Copy out the text lines of every row below word for word, leaving the pictures out.

** start of Materials provided **

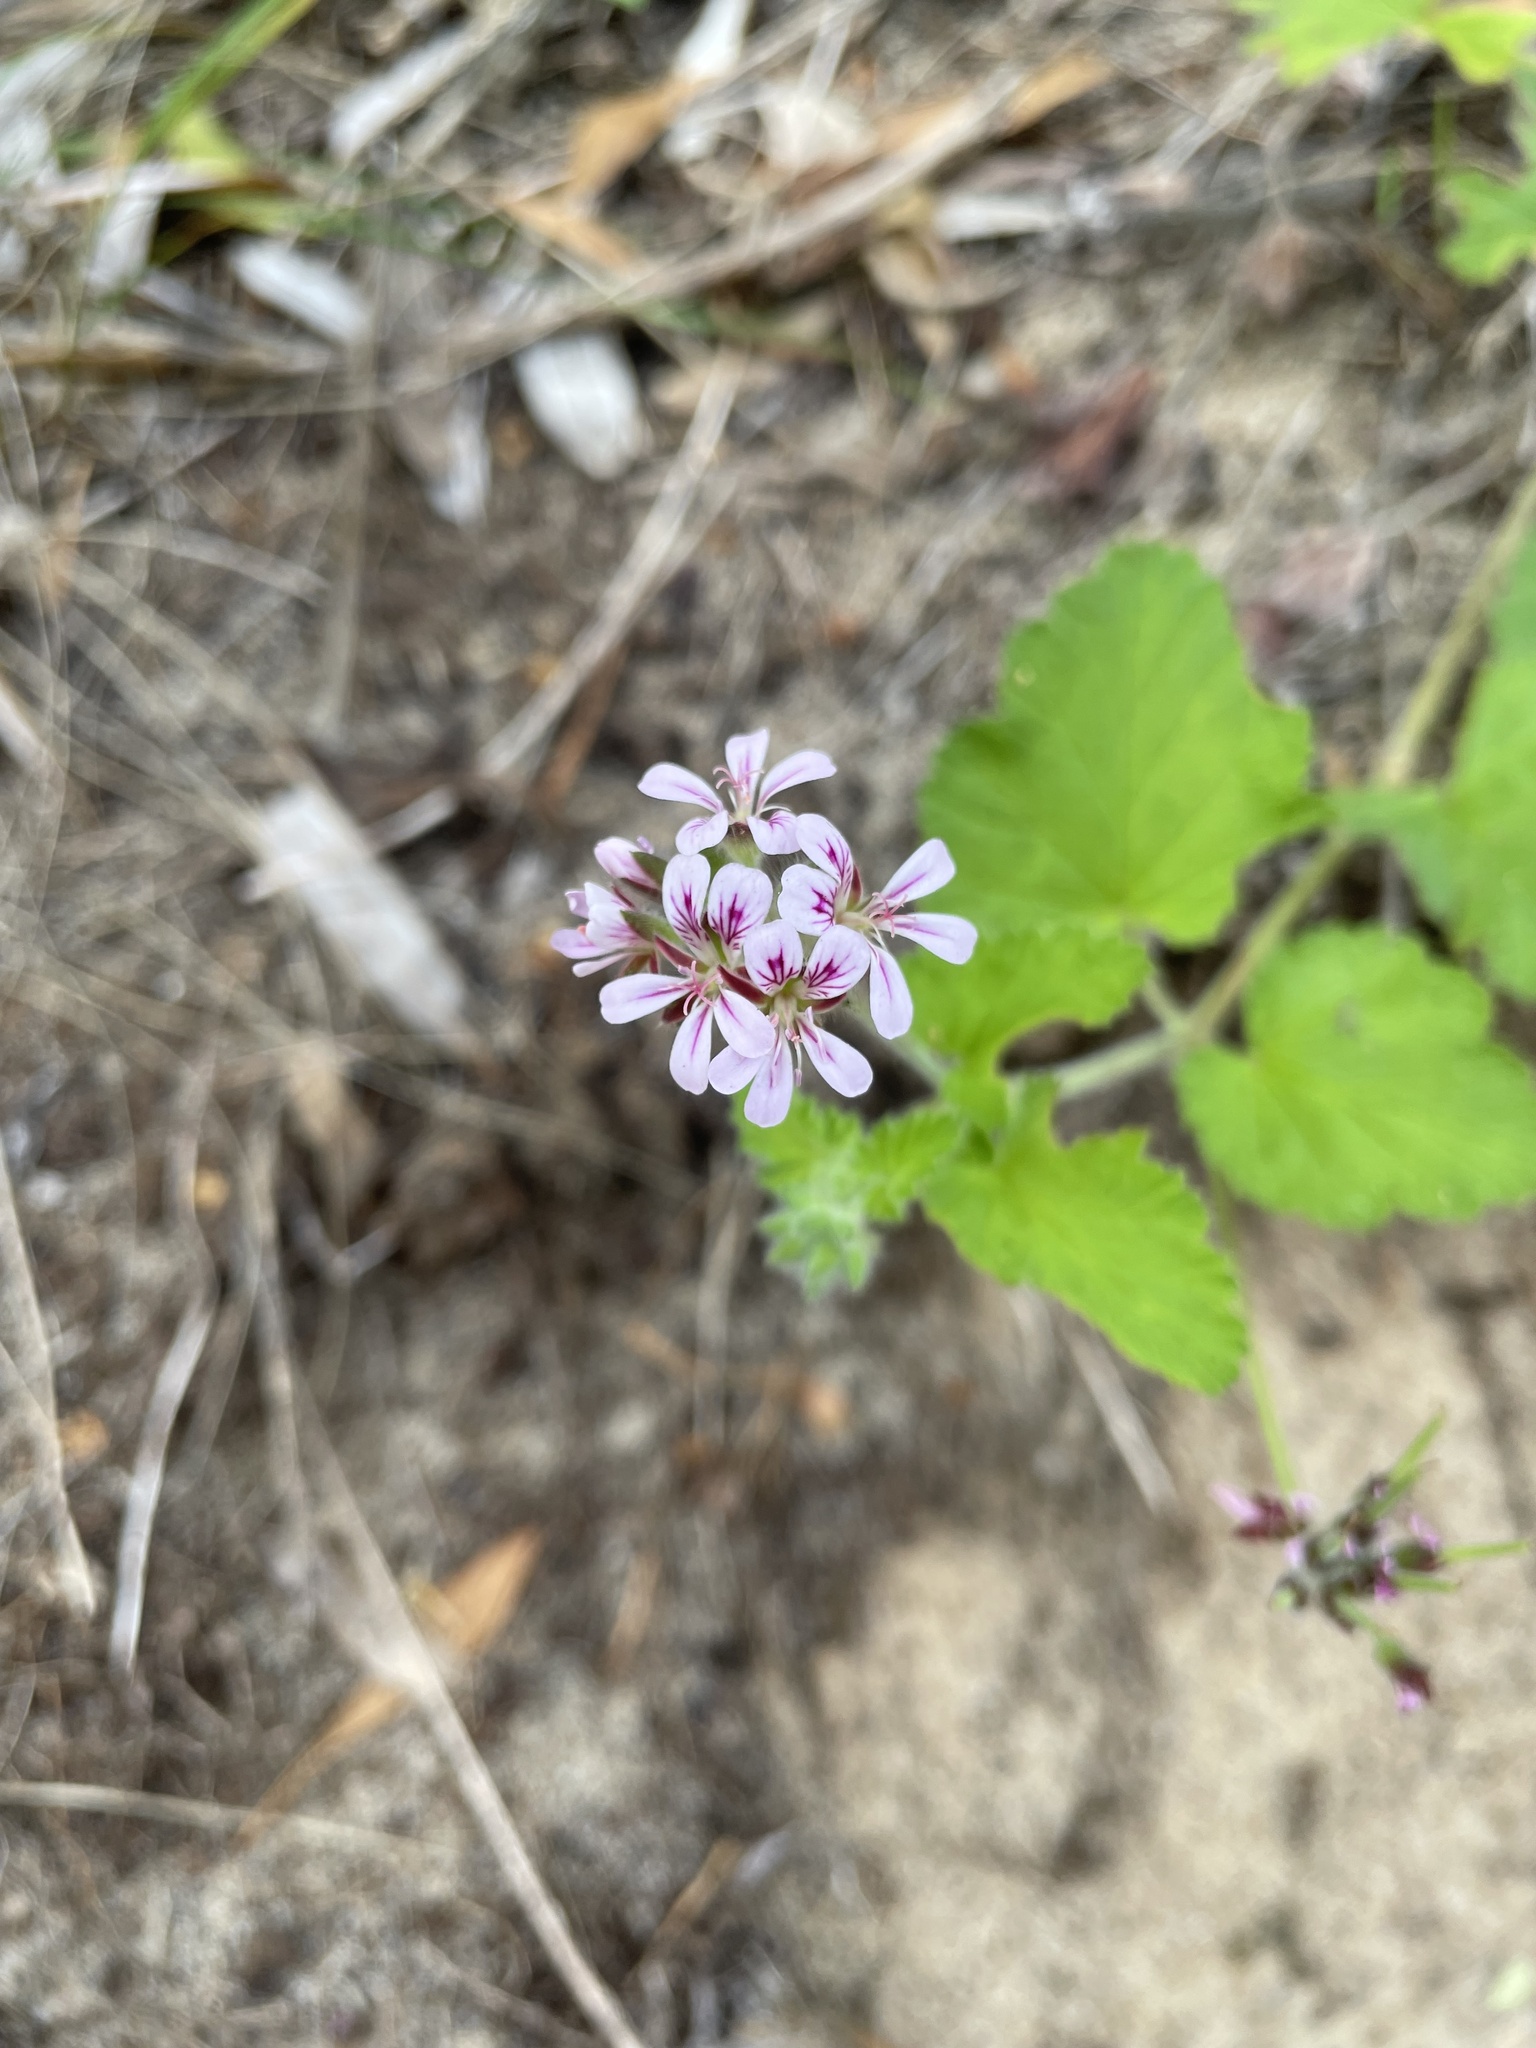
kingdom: Plantae
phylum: Tracheophyta
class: Magnoliopsida
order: Geraniales
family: Geraniaceae
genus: Pelargonium
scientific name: Pelargonium australe
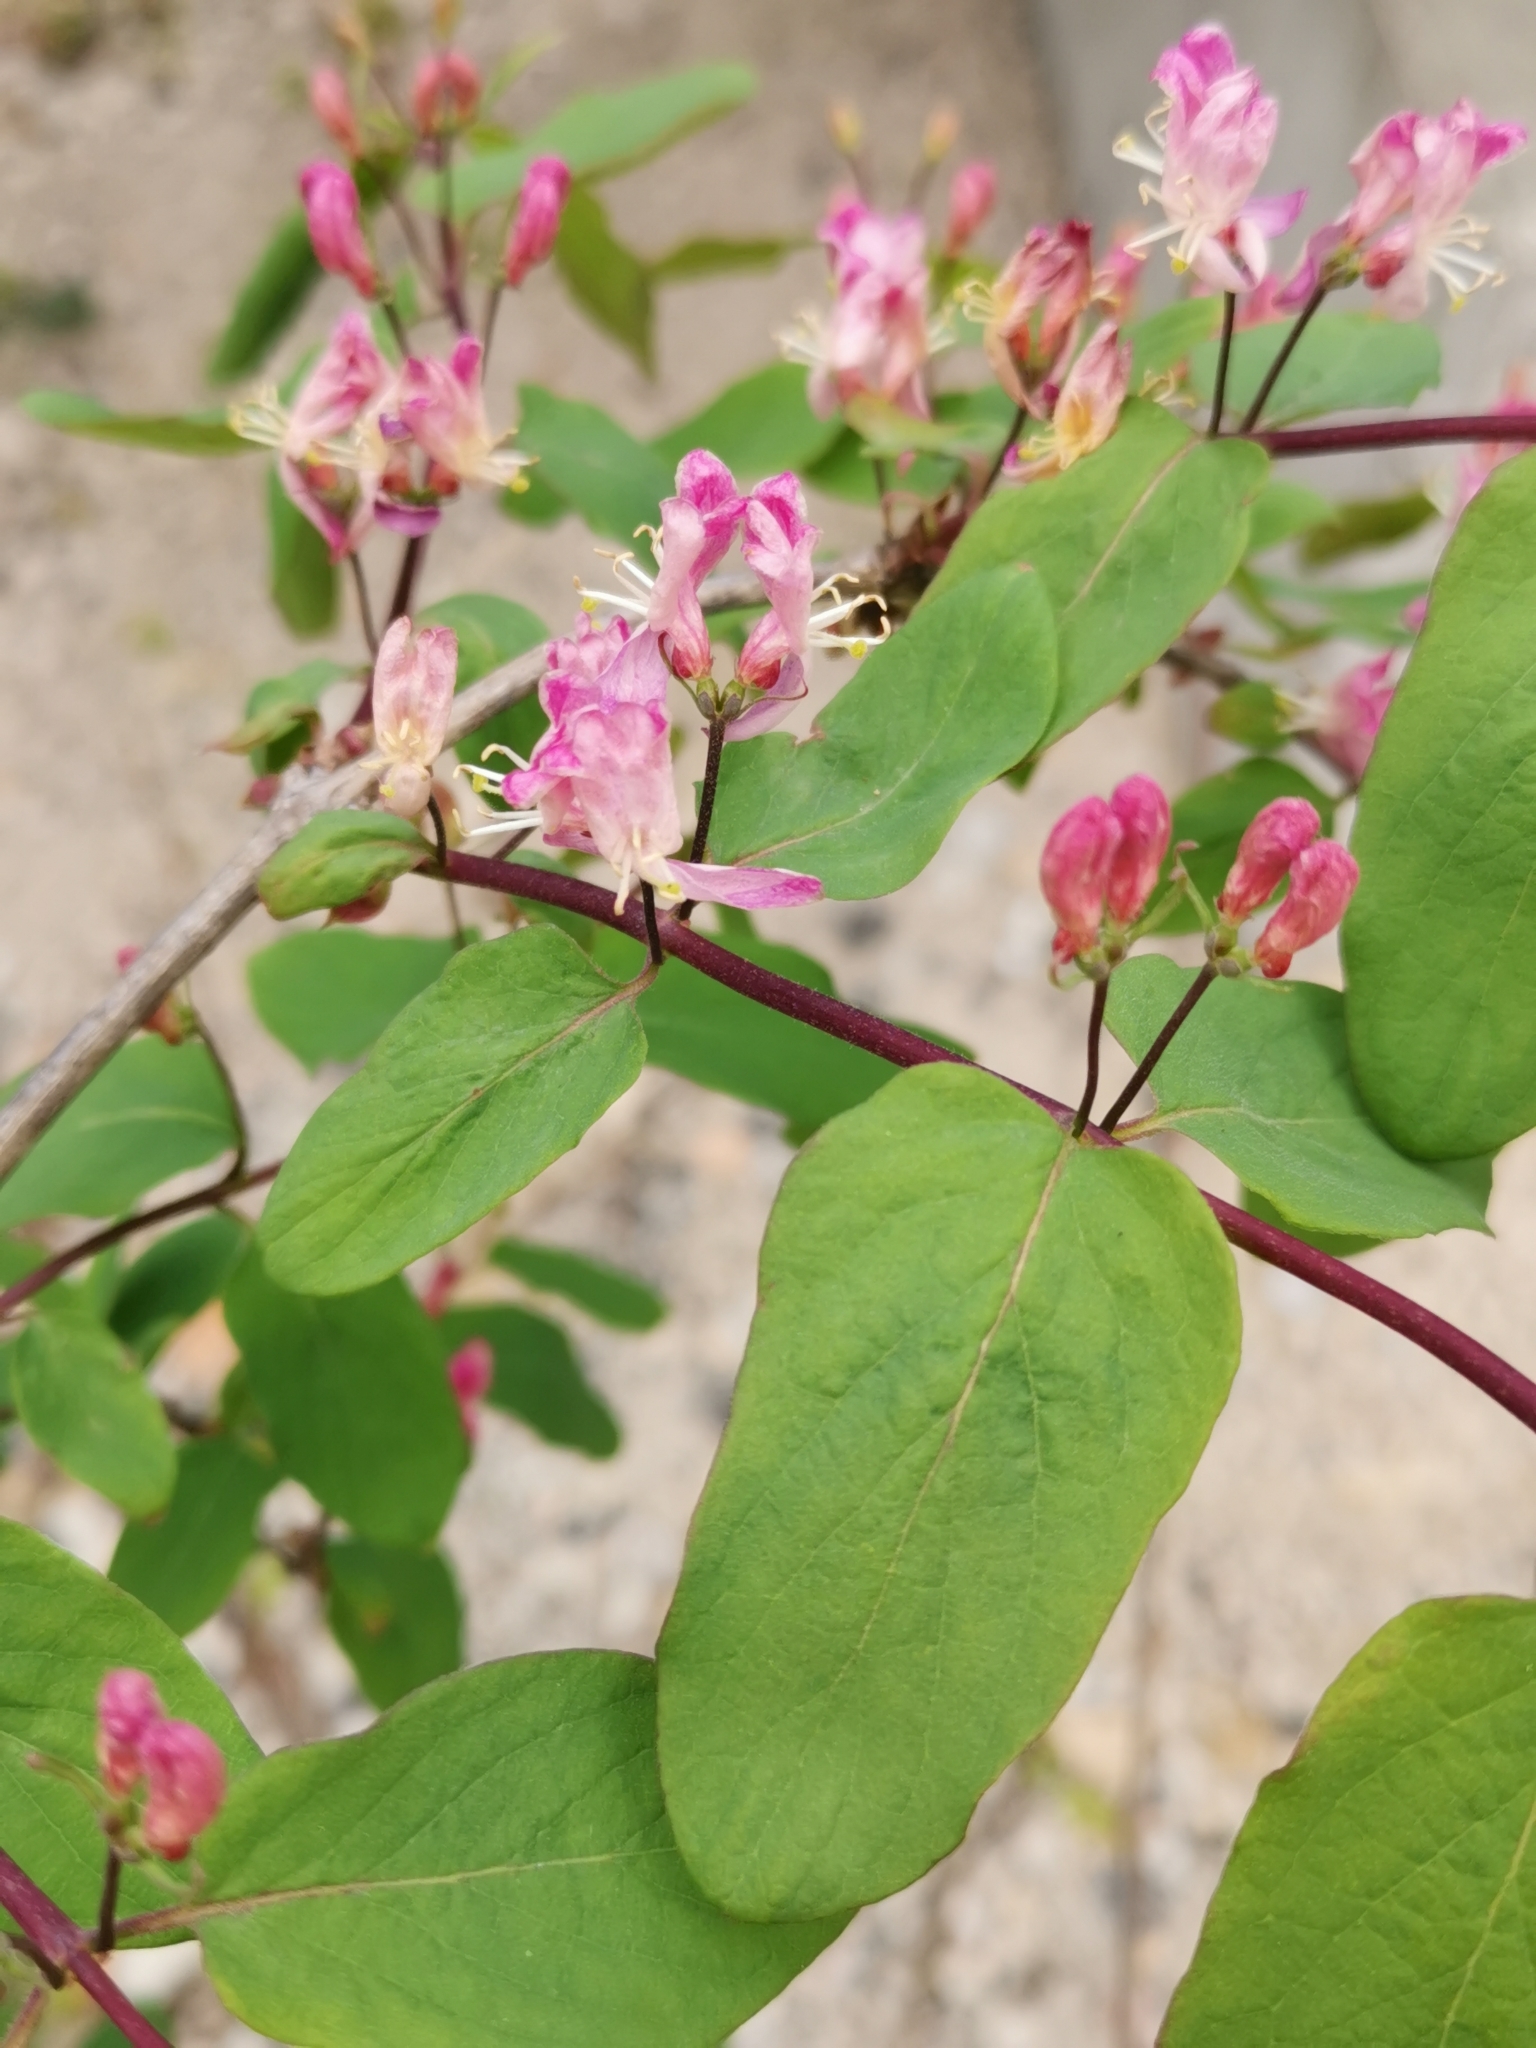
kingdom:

** end of Materials provided **

Solution for this task:
kingdom: Plantae
phylum: Tracheophyta
class: Magnoliopsida
order: Geraniales
family: Geraniaceae
genus: Pelargonium
scientific name: Pelargonium australe
kingdom:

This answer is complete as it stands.